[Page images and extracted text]
_ _ _ _ _

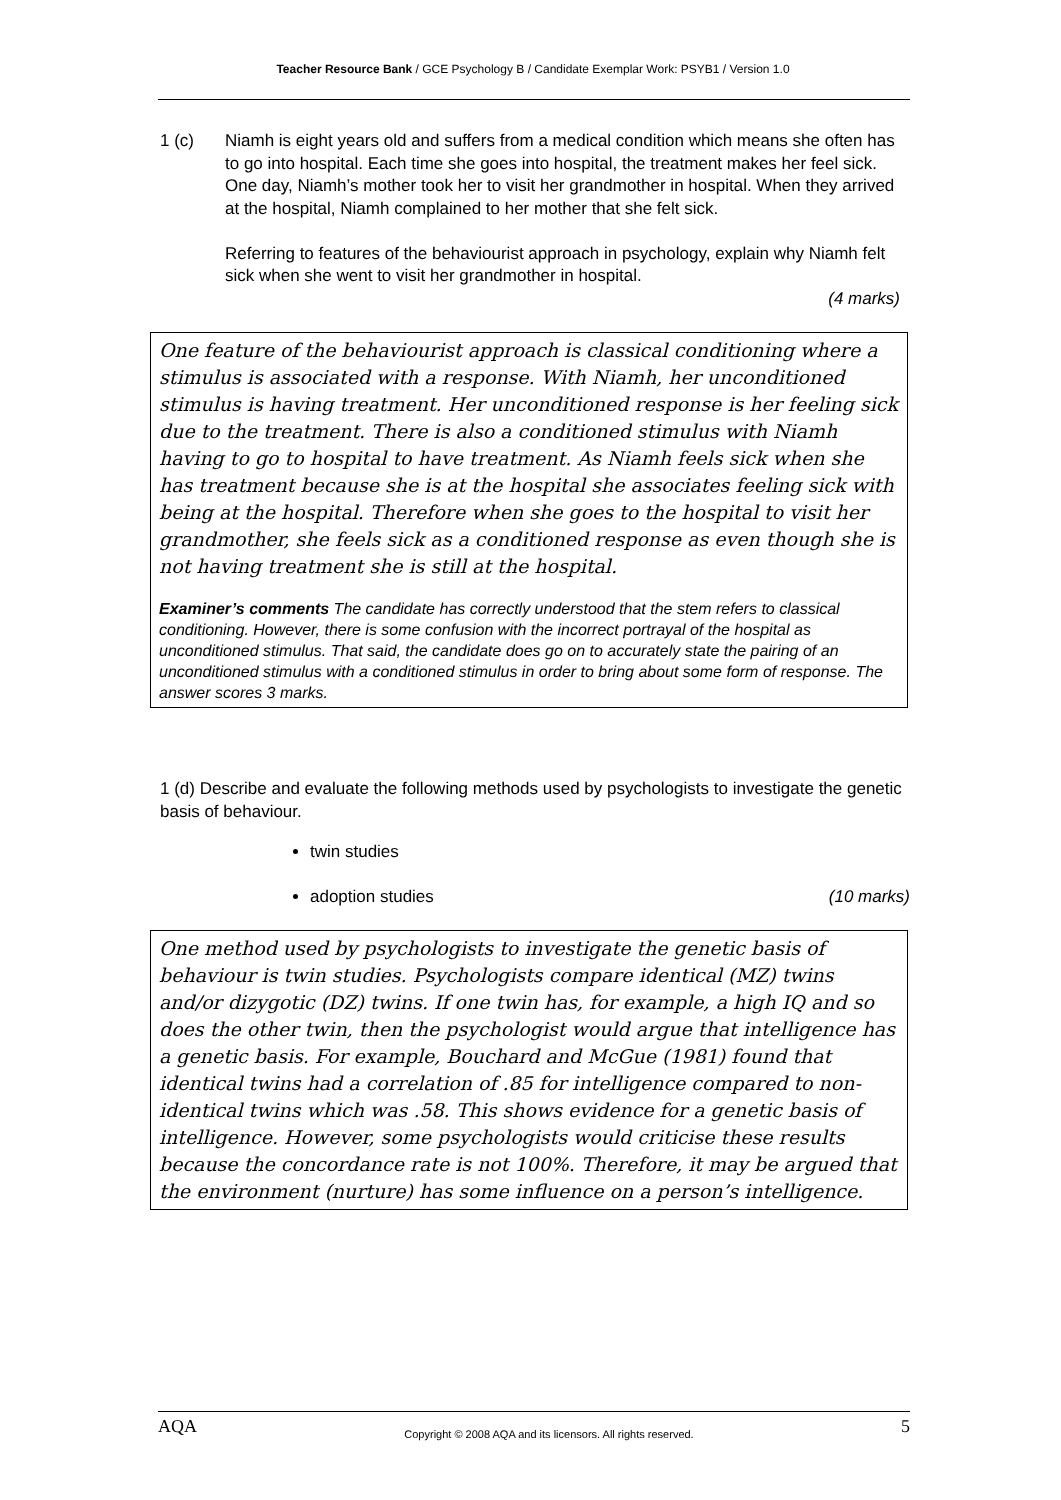Teacher Resource Bank / GCE Psychology B / Candidate Exemplar Work: PSYB1 / Version 1.0
1 (c) Niamh is eight years old and suffers from a medical condition which means she often has to go into hospital. Each time she goes into hospital, the treatment makes her feel sick. One day, Niamh’s mother took her to visit her grandmother in hospital. When they arrived at the hospital, Niamh complained to her mother that she felt sick.
Referring to features of the behaviourist approach in psychology, explain why Niamh felt sick when she went to visit her grandmother in hospital.
(4 marks)
One feature of the behaviourist approach is classical conditioning where a stimulus is associated with a response. With Niamh, her unconditioned stimulus is having treatment. Her unconditioned response is her feeling sick due to the treatment. There is also a conditioned stimulus with Niamh having to go to hospital to have treatment. As Niamh feels sick when she has treatment because she is at the hospital she associates feeling sick with being at the hospital. Therefore when she goes to the hospital to visit her grandmother, she feels sick as a conditioned response as even though she is not having treatment she is still at the hospital.
Examiner’s comments The candidate has correctly understood that the stem refers to classical conditioning. However, there is some confusion with the incorrect portrayal of the hospital as unconditioned stimulus. That said, the candidate does go on to accurately state the pairing of an unconditioned stimulus with a conditioned stimulus in order to bring about some form of response. The answer scores 3 marks.
1 (d) Describe and evaluate the following methods used by psychologists to investigate the genetic basis of behaviour.
twin studies
adoption studies (10 marks)
One method used by psychologists to investigate the genetic basis of behaviour is twin studies. Psychologists compare identical (MZ) twins and/or dizygotic (DZ) twins. If one twin has, for example, a high IQ and so does the other twin, then the psychologist would argue that intelligence has a genetic basis. For example, Bouchard and McGue (1981) found that identical twins had a correlation of .85 for intelligence compared to non-identical twins which was .58. This shows evidence for a genetic basis of intelligence. However, some psychologists would criticise these results because the concordance rate is not 100%. Therefore, it may be argued that the environment (nurture) has some influence on a person’s intelligence.
AQA Copyright © 2008 AQA and its licensors. All rights reserved. 5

_ _ _ _ _

**What you will do:** Write out each line of the data that holds the string "behaviourist".

**Result:**
Referring to features of the behaviourist approach in psychology, explain why Niamh felt sick when she went to visit her grandmother in hospital.
One feature of the behaviourist approach is classical conditioning where a stimulus is associated with a response. With Niamh, her unconditioned stimulus is having treatment. Her unconditioned response is her feeling sick due to the treatment. There is also a conditioned stimulus with Niamh having to go to hospital to have treatment. As Niamh feels sick when she has treatment because she is at the hospital she associates feeling sick with being at the hospital. Therefore when she goes to the hospital to visit her grandmother, she feels sick as a conditioned response as even though she is not having treatment she is still at the hospital.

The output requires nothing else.